10 thoughts on “Entomophagy: Please Pass the Crickets”

  • Methane Creator
    Methane Creator August 12, 2014 at 1:45 pm

    Got me hooked! I'll try anything once. They have a big bug eating contest in Austin, TX every year.

    Reply
    • beprepared

      Methane Creator,
      Really?! What are the contests like? Are they similar to pie eating contests? (so, how many bugs can you stick in your mouth at once, haha). If you can, I think you should go to the contest and then tell us what it's like!
      Angela

      Reply
  • Jennie

    I have had many species of bugs on many different occasions and have not noticed the texture or an "off" taste from any that I have ever tired. Stir fry is a good way to experiment.

    My first bug was in a class for horticulture and the guest speaker brought "chocolate chip chripies" for everyone. Ground crickets in a chocolate chip cookie recipie. Very good! They taste like nuts. You can feed crickets lemons or oranges for two weeks and they will take on the taste of what they are feeding from.

    You just have to get over the yuck factor !

    Reply
    • beprepared

      Jennie,
      That's a pretty cool tip about feeding crickets lemons or oranges. I think that's a great way to get over the fear of eating bugs. Would you ever consider eating freeze-dried bugs during an emergency? Or even stocking up on the energy bars we talk about in the post?
      Angela

      Reply
  • Arrowroot

    Actually, we all are already eating insects, and other critter parts.
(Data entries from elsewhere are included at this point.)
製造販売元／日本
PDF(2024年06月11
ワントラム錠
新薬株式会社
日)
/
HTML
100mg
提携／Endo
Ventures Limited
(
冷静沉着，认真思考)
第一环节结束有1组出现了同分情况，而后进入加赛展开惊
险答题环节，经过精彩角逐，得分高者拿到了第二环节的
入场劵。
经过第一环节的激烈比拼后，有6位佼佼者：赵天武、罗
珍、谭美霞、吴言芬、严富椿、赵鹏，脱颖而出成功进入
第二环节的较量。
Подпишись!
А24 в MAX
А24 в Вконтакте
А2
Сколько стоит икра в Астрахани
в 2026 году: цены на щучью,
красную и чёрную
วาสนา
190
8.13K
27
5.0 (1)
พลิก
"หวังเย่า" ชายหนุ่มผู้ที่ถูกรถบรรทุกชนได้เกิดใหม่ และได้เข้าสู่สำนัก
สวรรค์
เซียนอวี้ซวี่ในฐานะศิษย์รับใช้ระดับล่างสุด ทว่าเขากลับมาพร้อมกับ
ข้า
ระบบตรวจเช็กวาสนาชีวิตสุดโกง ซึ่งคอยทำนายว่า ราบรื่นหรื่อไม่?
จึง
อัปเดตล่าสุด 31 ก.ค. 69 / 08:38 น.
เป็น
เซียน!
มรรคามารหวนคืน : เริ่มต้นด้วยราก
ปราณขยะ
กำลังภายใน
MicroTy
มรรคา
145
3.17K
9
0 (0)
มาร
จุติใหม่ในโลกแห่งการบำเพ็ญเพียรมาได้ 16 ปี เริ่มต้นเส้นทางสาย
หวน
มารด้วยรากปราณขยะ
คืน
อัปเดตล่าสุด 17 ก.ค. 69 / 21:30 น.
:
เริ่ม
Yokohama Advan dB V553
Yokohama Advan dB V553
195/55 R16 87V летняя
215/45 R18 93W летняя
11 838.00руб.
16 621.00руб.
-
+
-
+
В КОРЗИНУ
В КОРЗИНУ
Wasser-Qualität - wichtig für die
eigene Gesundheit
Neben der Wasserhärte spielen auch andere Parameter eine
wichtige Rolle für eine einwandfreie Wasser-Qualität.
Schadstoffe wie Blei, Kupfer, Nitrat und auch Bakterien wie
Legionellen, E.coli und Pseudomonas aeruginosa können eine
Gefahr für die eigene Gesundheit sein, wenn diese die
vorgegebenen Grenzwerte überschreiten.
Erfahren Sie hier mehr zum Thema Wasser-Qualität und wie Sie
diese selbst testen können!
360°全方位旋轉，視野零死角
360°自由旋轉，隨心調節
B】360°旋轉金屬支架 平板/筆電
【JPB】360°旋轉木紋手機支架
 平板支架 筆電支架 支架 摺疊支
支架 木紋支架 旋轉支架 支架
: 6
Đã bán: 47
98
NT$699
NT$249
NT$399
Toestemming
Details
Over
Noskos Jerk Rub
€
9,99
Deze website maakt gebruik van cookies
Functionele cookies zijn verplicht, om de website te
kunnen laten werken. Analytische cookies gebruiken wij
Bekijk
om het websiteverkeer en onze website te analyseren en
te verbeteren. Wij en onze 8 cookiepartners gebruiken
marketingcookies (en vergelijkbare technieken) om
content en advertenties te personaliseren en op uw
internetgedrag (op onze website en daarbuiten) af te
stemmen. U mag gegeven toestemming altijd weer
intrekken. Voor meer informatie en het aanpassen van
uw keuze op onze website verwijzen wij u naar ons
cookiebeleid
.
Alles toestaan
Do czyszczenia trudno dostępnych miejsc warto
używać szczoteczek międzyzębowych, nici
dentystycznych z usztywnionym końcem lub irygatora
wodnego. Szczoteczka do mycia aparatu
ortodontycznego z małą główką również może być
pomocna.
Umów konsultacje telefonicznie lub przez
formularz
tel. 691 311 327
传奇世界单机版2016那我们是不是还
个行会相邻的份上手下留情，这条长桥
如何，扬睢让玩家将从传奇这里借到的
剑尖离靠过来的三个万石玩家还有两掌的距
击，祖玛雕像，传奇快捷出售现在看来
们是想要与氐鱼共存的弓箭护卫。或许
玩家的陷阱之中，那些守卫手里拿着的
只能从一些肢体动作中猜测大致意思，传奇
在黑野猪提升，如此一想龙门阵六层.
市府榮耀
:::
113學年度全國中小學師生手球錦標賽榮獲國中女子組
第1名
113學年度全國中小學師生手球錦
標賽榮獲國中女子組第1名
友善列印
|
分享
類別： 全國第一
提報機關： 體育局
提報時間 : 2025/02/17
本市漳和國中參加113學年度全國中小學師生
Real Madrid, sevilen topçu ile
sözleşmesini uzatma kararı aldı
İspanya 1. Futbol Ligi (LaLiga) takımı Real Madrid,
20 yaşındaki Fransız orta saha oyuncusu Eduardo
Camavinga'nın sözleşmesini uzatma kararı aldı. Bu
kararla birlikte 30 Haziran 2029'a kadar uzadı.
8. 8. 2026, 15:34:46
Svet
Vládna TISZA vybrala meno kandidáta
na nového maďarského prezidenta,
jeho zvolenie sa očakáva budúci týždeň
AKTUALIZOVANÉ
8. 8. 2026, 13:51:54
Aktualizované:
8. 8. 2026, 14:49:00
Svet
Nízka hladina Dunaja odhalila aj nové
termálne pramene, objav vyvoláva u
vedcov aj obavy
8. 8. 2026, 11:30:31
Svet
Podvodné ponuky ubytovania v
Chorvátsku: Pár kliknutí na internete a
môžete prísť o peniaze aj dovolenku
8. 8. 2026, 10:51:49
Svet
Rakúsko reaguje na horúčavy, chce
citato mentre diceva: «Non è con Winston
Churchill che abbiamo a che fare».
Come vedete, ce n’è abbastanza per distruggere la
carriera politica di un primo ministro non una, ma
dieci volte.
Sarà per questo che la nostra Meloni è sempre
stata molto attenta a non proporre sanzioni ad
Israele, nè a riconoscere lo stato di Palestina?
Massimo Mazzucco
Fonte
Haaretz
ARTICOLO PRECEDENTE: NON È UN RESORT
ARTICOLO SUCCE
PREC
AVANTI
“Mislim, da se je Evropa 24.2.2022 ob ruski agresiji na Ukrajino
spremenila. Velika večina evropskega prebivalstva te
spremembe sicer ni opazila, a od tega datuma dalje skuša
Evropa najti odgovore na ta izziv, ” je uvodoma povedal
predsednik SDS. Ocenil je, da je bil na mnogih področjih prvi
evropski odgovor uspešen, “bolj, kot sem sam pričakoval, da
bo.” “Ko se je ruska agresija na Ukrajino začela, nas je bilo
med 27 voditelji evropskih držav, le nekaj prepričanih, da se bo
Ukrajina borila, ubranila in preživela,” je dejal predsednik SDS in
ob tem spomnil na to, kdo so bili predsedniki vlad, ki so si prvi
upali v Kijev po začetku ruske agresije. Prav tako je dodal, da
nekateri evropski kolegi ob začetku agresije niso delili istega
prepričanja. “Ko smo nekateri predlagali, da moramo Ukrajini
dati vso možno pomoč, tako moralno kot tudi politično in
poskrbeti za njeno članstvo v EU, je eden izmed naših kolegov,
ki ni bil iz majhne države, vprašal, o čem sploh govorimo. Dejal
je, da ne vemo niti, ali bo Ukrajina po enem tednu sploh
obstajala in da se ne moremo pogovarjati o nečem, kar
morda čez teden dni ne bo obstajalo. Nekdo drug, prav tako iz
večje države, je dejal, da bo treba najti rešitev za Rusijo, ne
The FDA regulations allow for a certain amount of them in our food and they deem it safe.

    Reply
  • e. scott

    I saw the same program (Shark Tank) and the guy had a good pitch but I'm with Mr. Wonderful!! I wouldn't eat insects "unless" my life depended on it. I'll get my protein from peanut butter.

    Another thought: You could snag the folks, in Montana, that line up for treats at the "Testicle Festival." I'd bet they would be game to a bug after that....

    Reply
  • Judy

    I started my own cricket farm in my barn. They are easy and cheap to raise, and are incredible nutritious. I lightly roast them and then grind them into a meal. Smells and tastes like pistachios! The meal can be added to soups, chili, muffins, cookies, tacos, meatless spaghetti, etc. At the price of beef, it makes sense to have an alternate protein source. If I ever get tired of the project, I can just feed them to the chickens!

    Reply
    • beprepared

      Judy, I'm completely fascinated by this!
      I'd love to see pictures, if you're willing to share.
      Just let me know, and I can send you my contact info. It would make a great guest post for the blog (and you'd get a gift card for your efforts).
      Sarah

      Reply
  • Jennie

    I am considering crickets and meal worms as a live prep as well as fish. I would like to try the energy bar they are talking about. Like I said , it is all about getting over the "ick" and it will surprise people how good a meal out of bugs can taste . I like that they use cricket " flour" as I don't think people are ready for realism yet.

    Reply
    • beprepared

      Jennie,
      I totally agree about the cricket flour. It's much more of a psychological barrier than anything else. Have you tried any insects before? Anything that was particularly interesting (for good or bad)?